Cuando las sospechas se dirigieron con firmeza hacia el hermano, la posibilidad de lavado de activos pasó, directamente, a un segundo, tercer, cuarto plano. Una cliente habitual del asesino dijo que siempre supo que él envidiaba a Mauricio porque su peluquería se mantenía llena de anónimos y nunca iba ningún famoso. Otras compartieron los pantallazos de mensajes de Jhonier anunciando, “fríamente”, que seguiría trabajando a pesar del asesinato reciente de su hermano. El chófer de Mauricio declaró que Jhonier iba a poner en venta la casa, porque, le contó Jhonier, hay gente que compra esas propiedades “solo por el morbo”. Una cantante, Shaira, amiga cercana de Mauricio, afirmó que no fue capaz ni de sostenerle la mirada a Jhonier durante el funeral, porque lo sentía demasiado tranquilo, demasiado calmado, y percibía en él una “mala energía”. La Fiscalía, que nunca vio en Jhonier “signos de dolor ni sufrimiento”, comprobó por el uso de sus datos que a medianoche del 21 de noviembre de 2021, el día del crimen, justo después de cometer los asesinatos, se sentó a ver videos de Youtube y mandar mensajes de texto, como si nada hubiera pasado.

(Entradas guardadas)
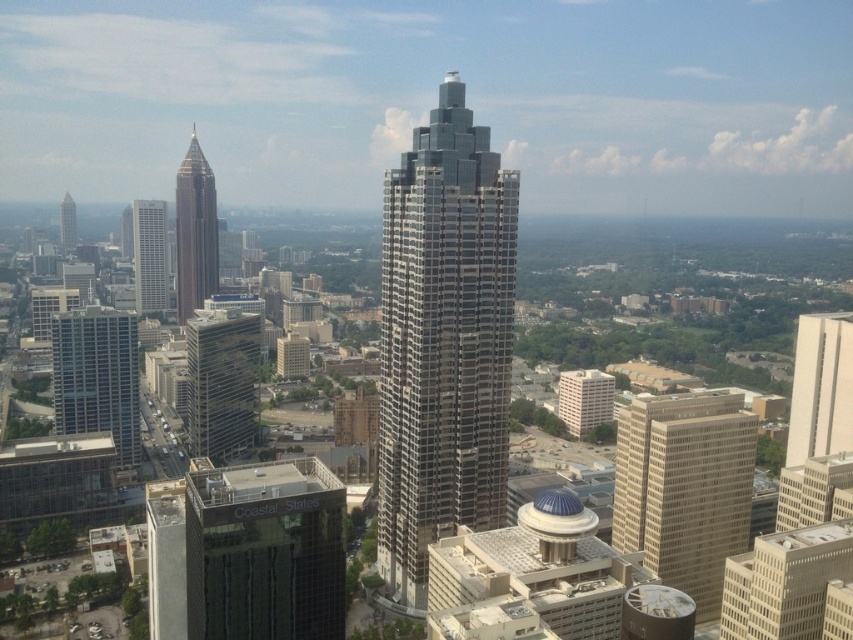
Question: Does beige concrete building at center-right appear over shiny glass skyscraper at center-left?

Choices:
 (A) no
 (B) yes

Answer: (A)

Question: Among these points, which one is nearest to the camera?

Choices:
 (A) (111, 424)
 (B) (614, 454)
 (C) (74, 221)
 (D) (817, 605)

Answer: (D)

Question: Which of the following is the closest to the observer?

Choices:
 (A) sleek glass skyscraper at center
 (B) beige concrete building at center-right

Answer: (B)

Question: Which point appears closest to the camera in this image?

Choices:
 (A) (229, 337)
 (B) (286, 477)
 (C) (62, 244)

Answer: (B)

Question: From the image, what is the correct spatial relationship of sleek glass skyscraper at center in relation to glassy reflective skyscraper at center-left?

Choices:
 (A) below
 (B) above

Answer: (B)

Question: Is sleek glass skyscraper at center wider than white concrete building at center-right?

Choices:
 (A) yes
 (B) no

Answer: (A)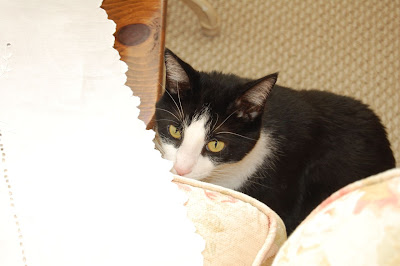
Where is `the back table leg`? the back table leg is located at coordinates (199, 6).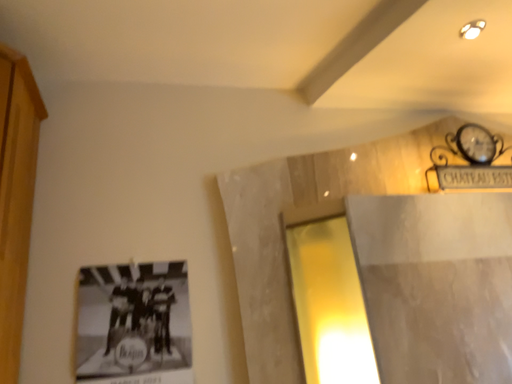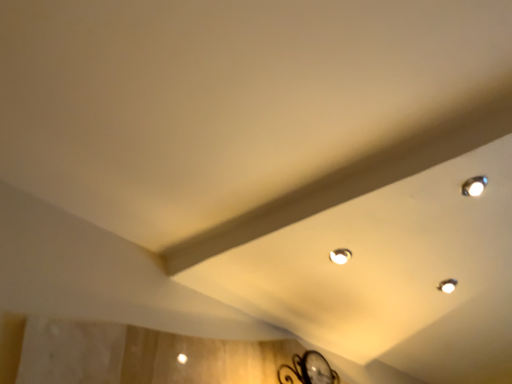
Question: Which way did the camera rotate in the video?

Choices:
 (A) rotated left
 (B) rotated right

Answer: (B)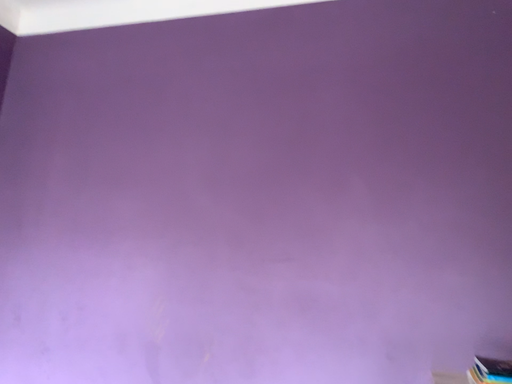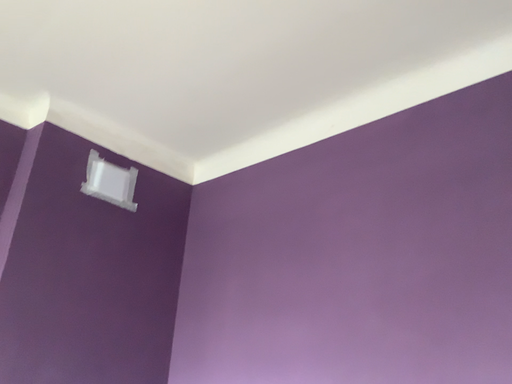
Question: Which way did the camera rotate in the video?

Choices:
 (A) rotated left
 (B) rotated right

Answer: (A)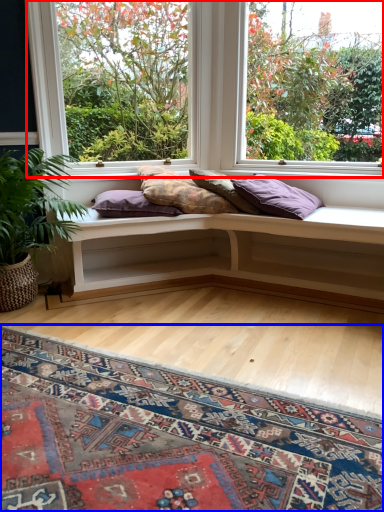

→ Tarea A:
Responde estas preguntas según el texto sobre el asesinato de Mauricio:
(i) Según el chófer de Mauricio, ¿qué iba a hacer Jhonier con la casa?
(ii) ¿Qué percibía Shaira en Jhonier durante el funeral?
(iii) ¿Qué hizo Jhonier a medianoche del 21 de noviembre de 2021, según comprobó la Fiscalía?
→ Tarea B:
Indica si cada afirmación coincide con el texto sobre el asesinato de Mauricio:
(i) Jhonier anunció que dejaría de trabajar tras el asesinato de su hermano.
(ii) Shaira era amiga cercana de Mauricio.
(iii) La Fiscalía vio en Jhonier signos de dolor.
→ Tarea C: Prosigue el texto sobre el asesinato de Mauricio a partir de su última oración.
Las entradas proceden de otra fuente.

→ Respuesta A:
(i) Iba a ponerla en venta.
(ii) Una "mala energía".
(iii) Se sentó a ver videos de YouTube y a mandar mensajes de texto.

→ Respuesta B:
(i) No: "seguiría trabajando a pesar del asesinato reciente de su hermano".
(ii) Sí: "Una cantante, Shaira, amiga cercana de Mauricio".
(iii) No: "nunca vio en Jhonier “signos de dolor ni sufrimiento”".

→ Respuesta C:
Todo esto encaja bien con un hombre que es capaz de matar a puñaladas y a sangre fría a la propia madre y al hermano. Tiene sentido con el relato del monstruo verdadero. Con una ficción más interesante que la de un Mauricio suicida, matricida, testaferro del narcotráfico.
Pero “algo” nunca va a cuadrar completamente.
Llegué a leer reacciones en redes, mientras se transmitía el juicio en tiempo real, sobre lo decepcionante, anticlimática, que resultaba la confesión de Jhonier. “Hemos esperado tanto para esto”. Nos seduce la idea de que haya algo más que impulsos, instinto y rabia detrás del crimen, y en especial de crímenes tan terribles. Ha de haber algo, un juego de ingenio, un villano hábil, un fondo verdadero, una inspiración demoniaca, una locura genuina, superlativa, un “rompecabezas”, como calificó la Fiscalía al asesinato en la etapa inicial de la investigación. Ha de calzar todo con la gracia y la simetría que le exigimos a un relato bien contado.
Nos seduce, digo, pero también nos protege. La monstruosidad, como ficción, es eso que sucede allá, en los libros, en el periódico, en el televisor, en las redes, no hay manera de que me pase a mí o a mi familia. Está a una distancia segura. Y por eso nos fascina también como espectáculo. No puede hacernos daño. El monstruo no habita entre nosotros o en nosotros, porque es una singularidad, una aberración, una criatura de las pesadillas ajenas.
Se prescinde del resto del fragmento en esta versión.